The shareholder model of marketing

Some of the underlying assumptions of marketing have long perplexed me. A business or organization hires an agency because they have the skills to drive long term success, but the business relationship between client and agency does not always reflect a long term view of shared growth. The current status quo leads to frustration on both sides. A brilliant Creative Director pitches a campaign guaranteed to increase sales, but can’t get the idea past a skeptical client — as if the client were the target audience and not the public. Perhaps a subpar campaign has no effect on sales, but the marketer gets paid nonetheless. Both dilemmas underscore and reinforce a lack of trust between agencies and clients. If a client doesn’t trust the agency’s expertise, the world’s next groundbreaking campaign is trashed before it can see the light of day. If an agency doesn’t trust the client’s openness to new ideas, the agency might second-guess its most innovative ideas just to keep the account. Perhaps the client is less trusting because a previous agency failed to deliver, only to walk away from the relationship without accountability.
I propose a new approach. Call it the “shareholder model of marketing.” Distilled to four key points:
- First, the agency and the client determine which specific metrics (in dollars) need to change. Is the change companywide or is it division-specific? Is it in terms of revenues or profits? Is it targeted to a local market or is it national or global?
- Once these indicators are isolated, the two parties need to establish a performance baseline. Let’s take global revenues, for example. If a company previously made X dollars in quarterly sales, then X dollars can be taken as a baseline. (The rationale: if the company never hired a new marketing firm, they could still expect X dollars in sales.) More sophisticated statistical methods can be used, but the basic idea is to isolate marketing’s effect on the target metric from a host of other variables, much as a scientist isolates the effect of the independent variable on the dependent variable.
- Once a metric and a performance baseline are established, the marketing firm and its client sign a contract of fixed duration, with the option to renew or renegotiate after the period elapses. Under the contract, the marketing firm is paid a proportional “cut” of any gains in the agreed-upon metric. For example, let us suppose a 15% cut. If the agency and the client agree that U.S. sales is the relevant metric and there is a $500 million increase in sales from the baseline, the company will pay the agency $75 million.
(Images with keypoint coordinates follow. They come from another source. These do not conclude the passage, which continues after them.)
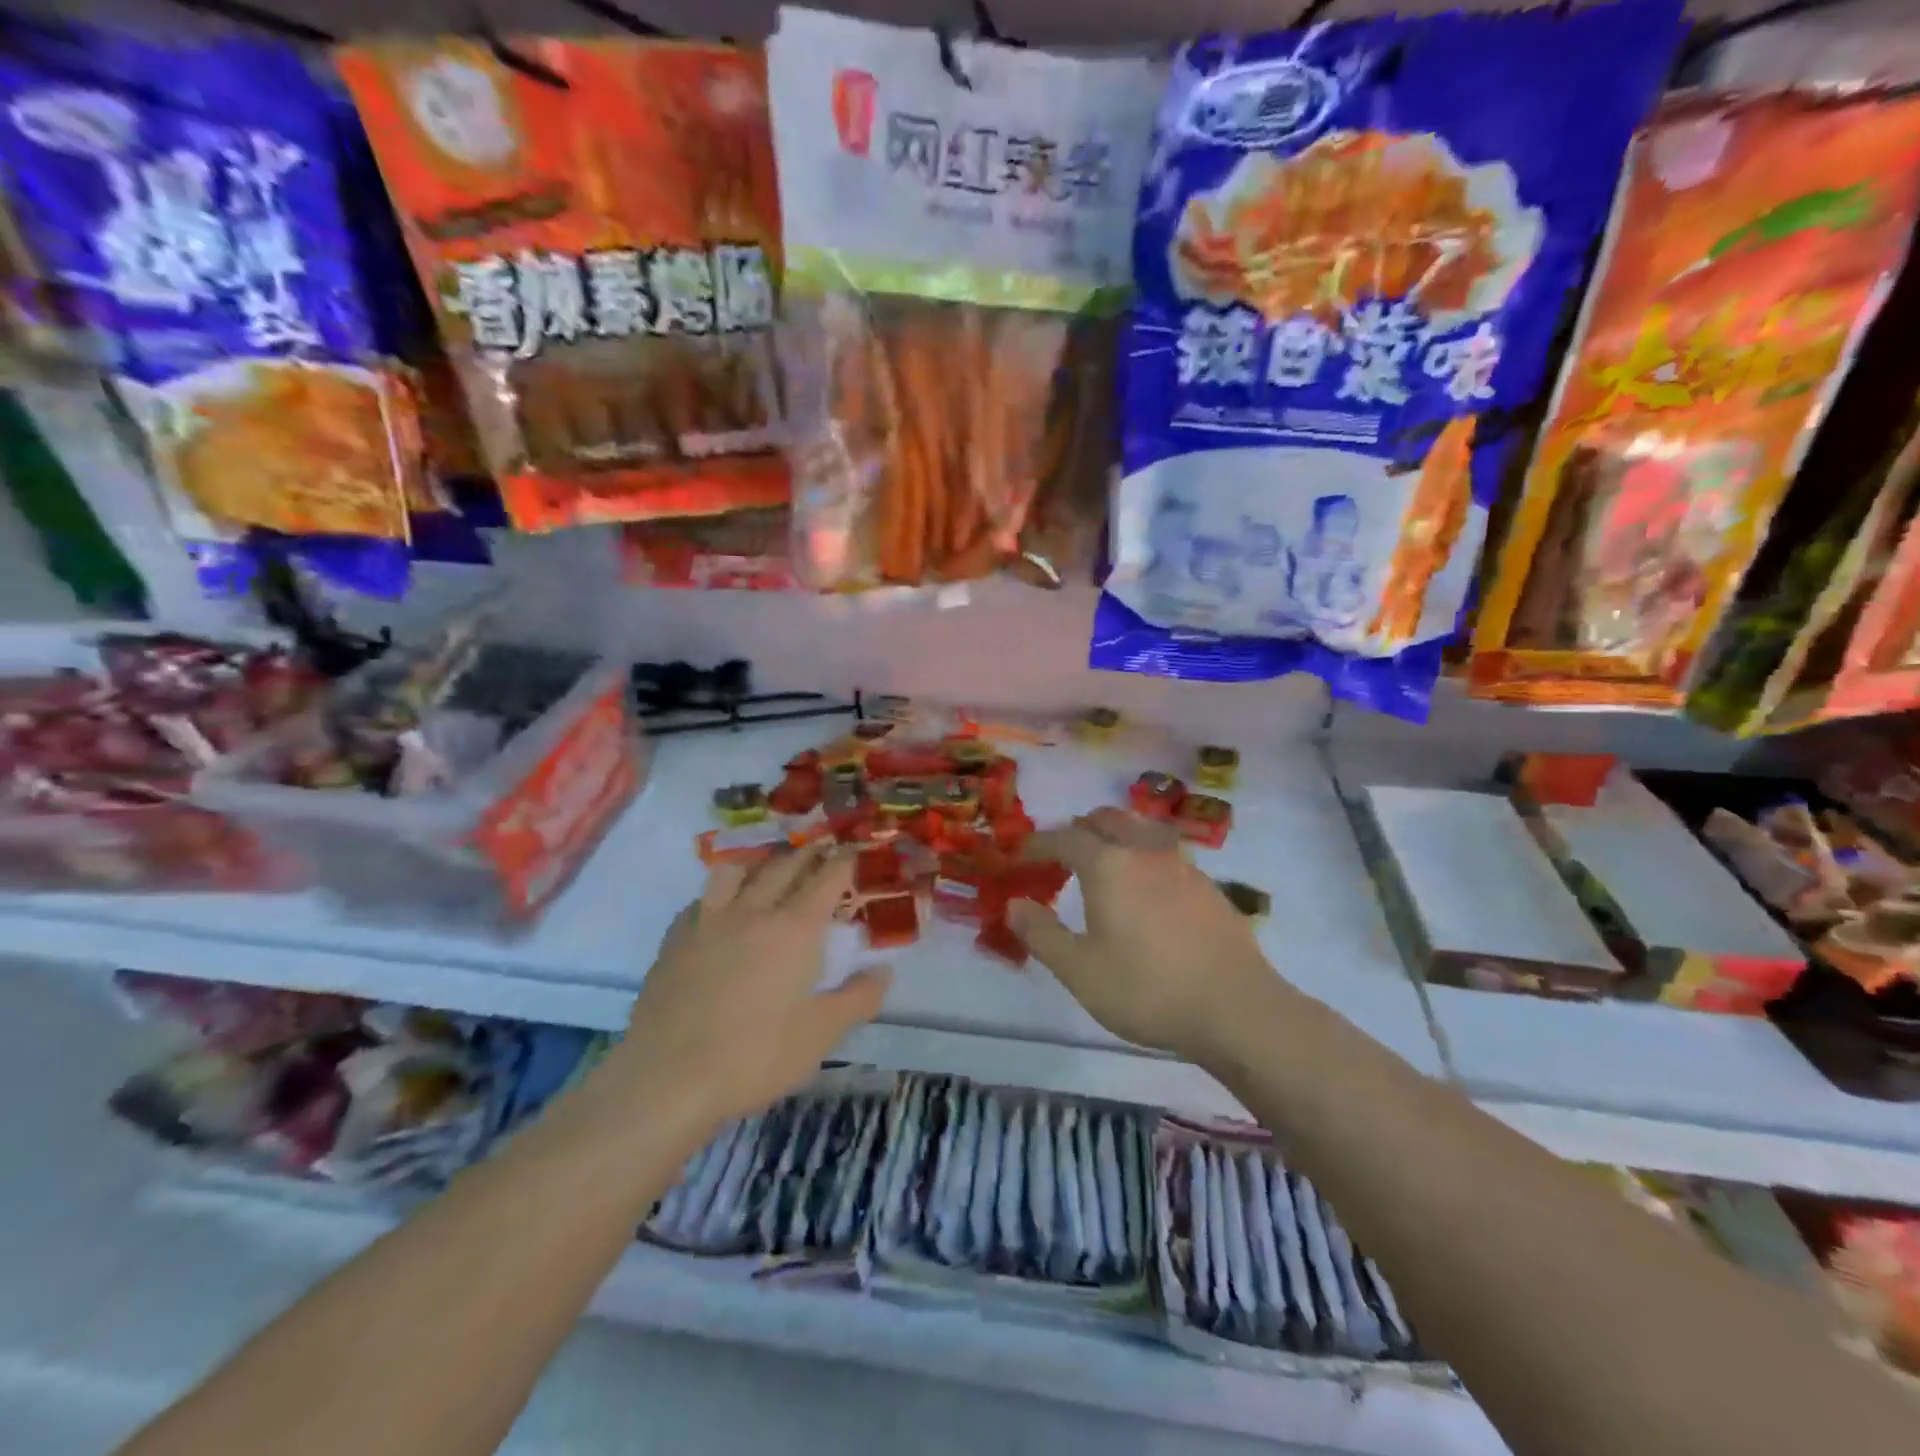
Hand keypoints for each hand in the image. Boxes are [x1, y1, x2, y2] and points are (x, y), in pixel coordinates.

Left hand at [622, 843, 889, 1125]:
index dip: (843, 861)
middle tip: (821, 852)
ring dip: (761, 864)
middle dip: (808, 855)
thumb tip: (884, 971)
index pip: (826, 879)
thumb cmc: (755, 1056)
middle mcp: (753, 911)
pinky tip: (721, 910)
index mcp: (794, 929)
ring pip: (736, 871)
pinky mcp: (675, 939)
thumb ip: (858, 998)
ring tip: (770, 870)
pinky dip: (720, 894)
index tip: (852, 851)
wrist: (668, 1079)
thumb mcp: (820, 1035)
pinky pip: (702, 899)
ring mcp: (709, 921)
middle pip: (784, 866)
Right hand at [1008, 808, 1282, 1062]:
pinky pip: (1167, 852)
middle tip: (1063, 852)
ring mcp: (1183, 865)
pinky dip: (1145, 854)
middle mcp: (1145, 852)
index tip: (1020, 854)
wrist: (1236, 1008)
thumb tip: (1014, 904)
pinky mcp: (1209, 886)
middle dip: (1080, 828)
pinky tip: (1148, 887)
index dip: (1038, 843)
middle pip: (1108, 819)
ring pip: (1142, 829)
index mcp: (1108, 865)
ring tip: (1105, 859)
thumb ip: (1041, 934)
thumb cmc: (1147, 988)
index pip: (1064, 838)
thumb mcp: (1079, 970)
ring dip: (1117, 833)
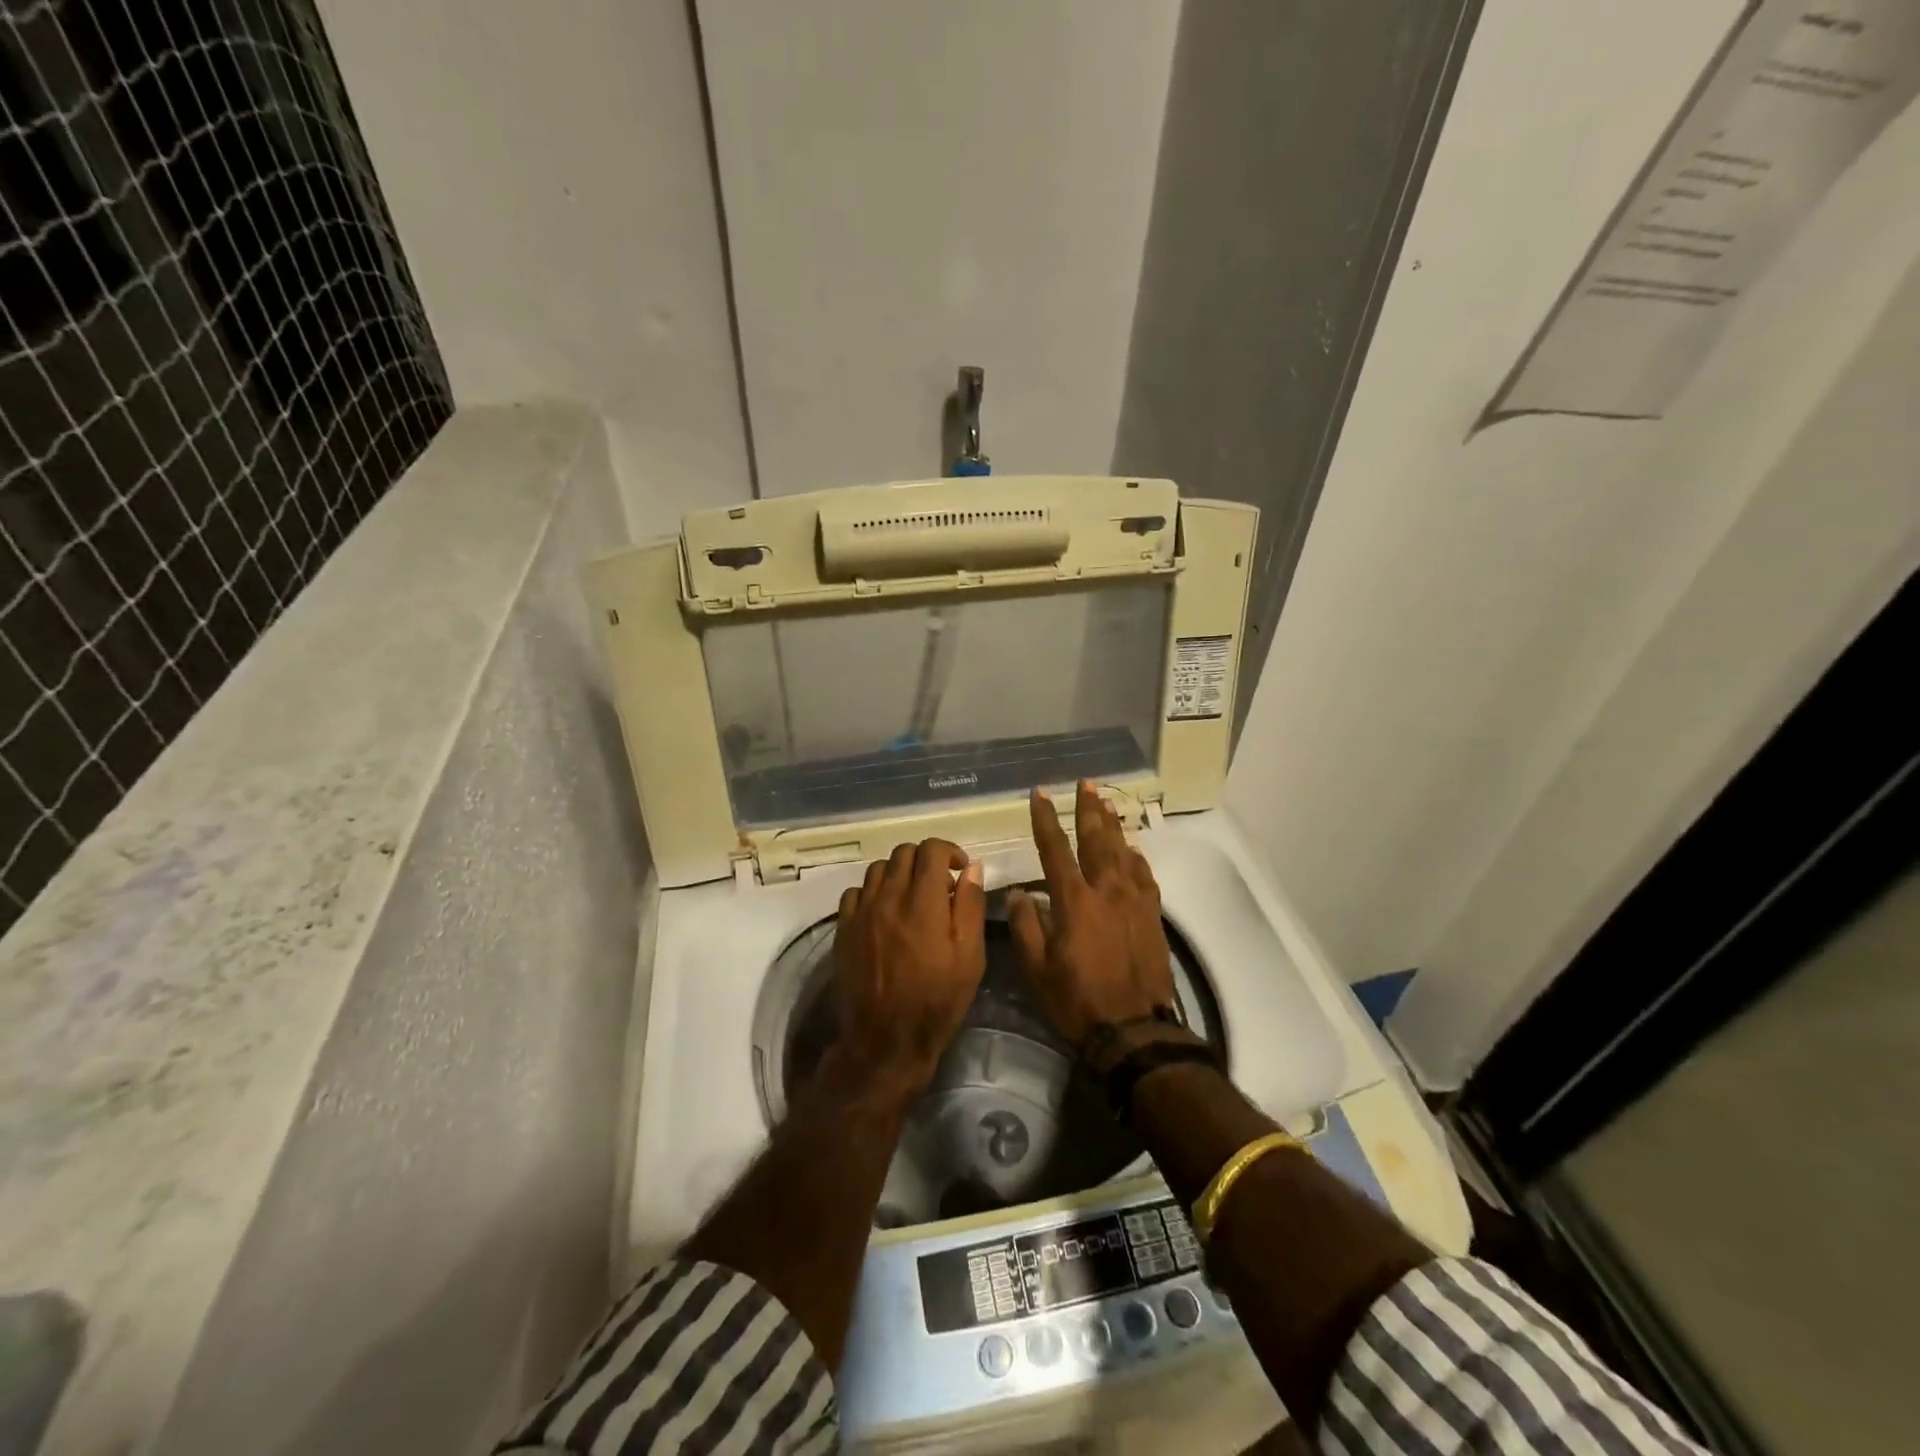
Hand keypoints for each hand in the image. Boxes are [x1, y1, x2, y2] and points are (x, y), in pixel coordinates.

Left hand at [830, 839, 987, 1096]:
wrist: (886, 1040)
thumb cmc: (937, 1000)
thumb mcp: (969, 956)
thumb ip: (970, 905)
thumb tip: (971, 867)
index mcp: (923, 902)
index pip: (931, 850)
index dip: (949, 851)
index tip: (960, 869)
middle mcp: (888, 897)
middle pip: (903, 853)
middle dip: (925, 860)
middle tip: (939, 885)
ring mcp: (861, 912)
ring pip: (878, 868)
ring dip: (899, 873)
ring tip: (912, 897)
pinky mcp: (844, 928)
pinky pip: (855, 892)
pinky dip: (873, 892)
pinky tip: (884, 912)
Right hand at [1007, 782, 1177, 1052]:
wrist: (1133, 1030)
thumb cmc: (1077, 1000)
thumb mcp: (1036, 968)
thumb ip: (1025, 925)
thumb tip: (1019, 893)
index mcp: (1073, 900)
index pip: (1055, 848)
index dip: (1045, 818)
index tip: (1040, 794)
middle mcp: (1106, 890)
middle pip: (1096, 838)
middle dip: (1088, 808)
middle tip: (1085, 784)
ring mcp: (1134, 900)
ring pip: (1123, 850)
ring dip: (1113, 824)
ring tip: (1107, 802)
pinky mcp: (1152, 915)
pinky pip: (1145, 875)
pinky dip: (1136, 857)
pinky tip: (1132, 849)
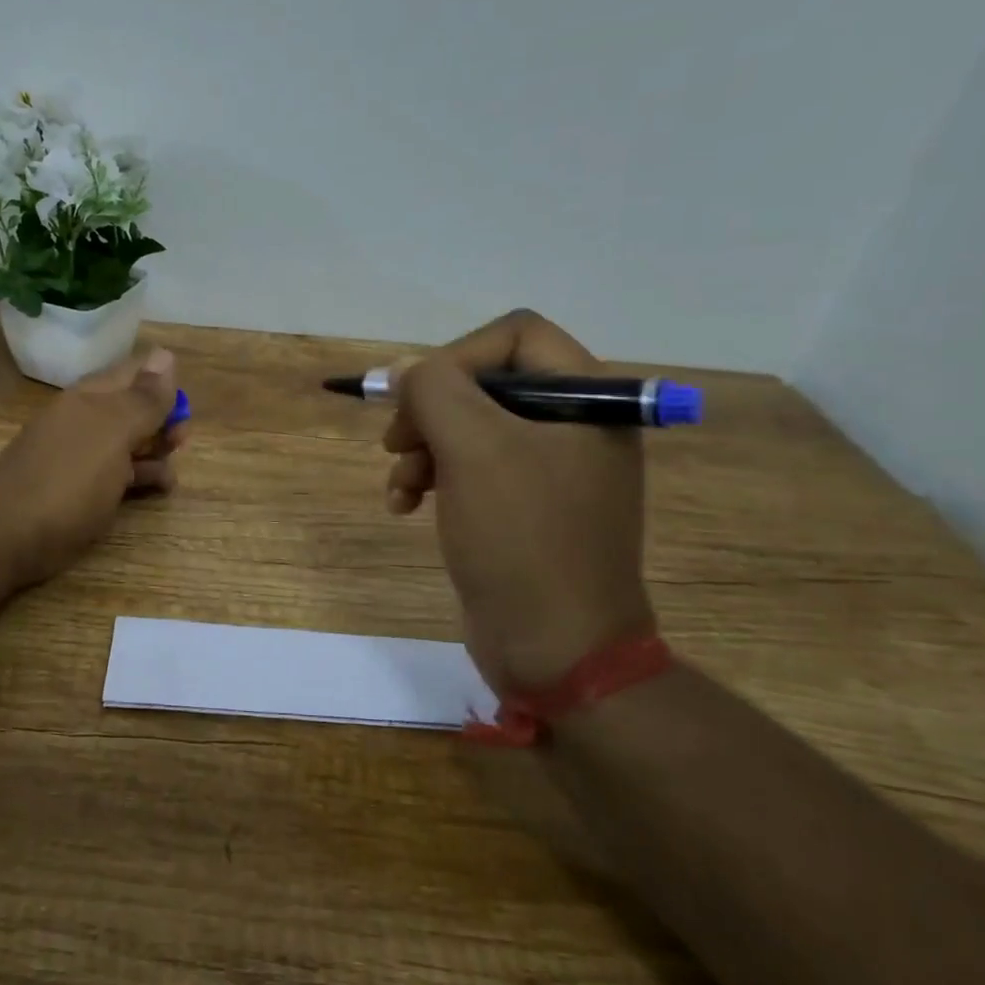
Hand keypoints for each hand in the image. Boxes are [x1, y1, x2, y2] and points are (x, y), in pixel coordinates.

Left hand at [0, 347, 184, 587]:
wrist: (5, 537)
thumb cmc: (67, 481)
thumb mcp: (113, 433)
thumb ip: (143, 398)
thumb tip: (165, 354)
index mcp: (91, 397)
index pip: (136, 373)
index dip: (165, 386)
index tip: (183, 413)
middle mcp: (85, 420)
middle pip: (134, 409)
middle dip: (163, 423)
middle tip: (179, 445)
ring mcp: (79, 456)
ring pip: (129, 444)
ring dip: (155, 453)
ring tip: (169, 476)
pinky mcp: (78, 490)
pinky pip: (117, 474)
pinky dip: (140, 478)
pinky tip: (156, 490)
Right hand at [384, 310, 653, 692]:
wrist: (556, 649)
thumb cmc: (522, 539)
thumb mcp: (473, 449)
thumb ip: (434, 390)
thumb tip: (406, 370)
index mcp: (588, 399)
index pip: (515, 335)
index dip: (457, 357)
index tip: (418, 399)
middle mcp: (575, 426)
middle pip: (485, 382)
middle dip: (430, 410)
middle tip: (396, 442)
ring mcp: (550, 469)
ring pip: (469, 427)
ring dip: (422, 449)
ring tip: (400, 487)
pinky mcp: (524, 507)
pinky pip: (470, 469)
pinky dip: (432, 480)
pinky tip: (404, 506)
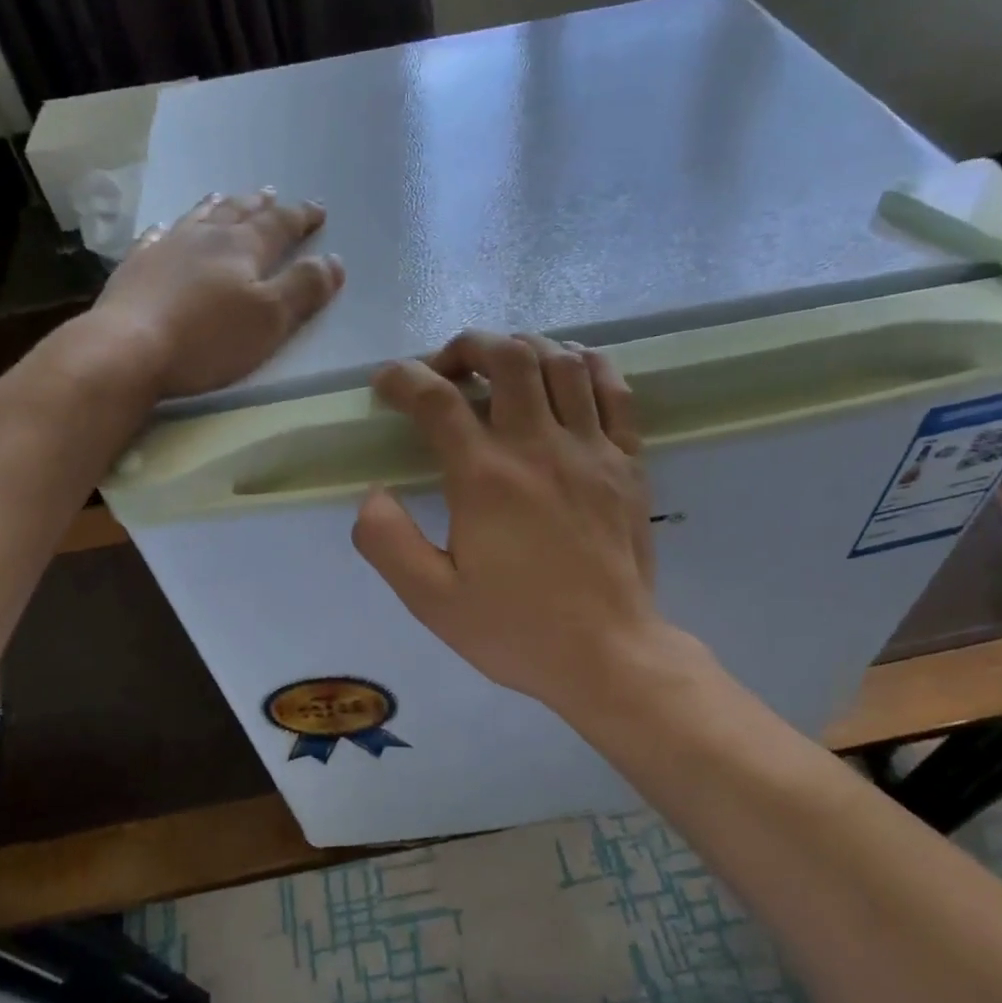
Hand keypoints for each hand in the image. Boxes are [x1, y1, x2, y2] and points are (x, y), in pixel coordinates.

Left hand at [88, 190, 344, 399]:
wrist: (129, 349)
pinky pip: (156, 237)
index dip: (301, 217)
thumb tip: (333, 261)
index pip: (280, 225)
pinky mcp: (137, 268)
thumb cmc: (209, 339)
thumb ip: (304, 288)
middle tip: (273, 196)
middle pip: (238, 213)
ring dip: (218, 207)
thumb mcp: (271, 319)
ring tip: (226, 197)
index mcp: (243, 248)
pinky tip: (165, 229)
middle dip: (261, 206)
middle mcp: (205, 237)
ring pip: (198, 217)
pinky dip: (169, 229)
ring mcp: (166, 248)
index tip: (318, 210)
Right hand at [352, 331, 675, 713]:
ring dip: (523, 348)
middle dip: (467, 347)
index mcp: (485, 478)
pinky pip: (614, 391)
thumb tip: (373, 495)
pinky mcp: (628, 464)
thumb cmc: (517, 630)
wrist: (607, 655)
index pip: (436, 399)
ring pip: (561, 362)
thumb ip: (388, 543)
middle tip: (446, 369)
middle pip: (506, 357)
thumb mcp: (432, 601)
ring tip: (502, 365)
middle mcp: (539, 447)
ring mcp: (592, 450)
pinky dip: (587, 366)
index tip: (386, 384)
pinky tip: (568, 371)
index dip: (402, 379)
- Conversely, the company will bill the marketing agency should the agreed-upon metric decline below the baseline figure. In the example above, a $500 million drop in sales would lead the agency to pay $75 million to its client.
This approach will deepen the trust and between agency and client. The client will rest assured knowing that an agency cannot profit off the relationship unless lasting value is delivered. (In the event of losses, there will be greater accountability because the agency will have to pay a penalty for failure.) The agency will have far greater creative freedom to do what is right for the brand. If a client wants to trust an agency with its long-term wellbeing, the agency will feel respected. With this respect at the foundation, the agency can focus on delivering the best work possible, without fearing micromanagement from the client. If the agency believes in its work and the public is impressed, the company profits and the agency shares in its success. If the public are indifferent, accountability is built into the system.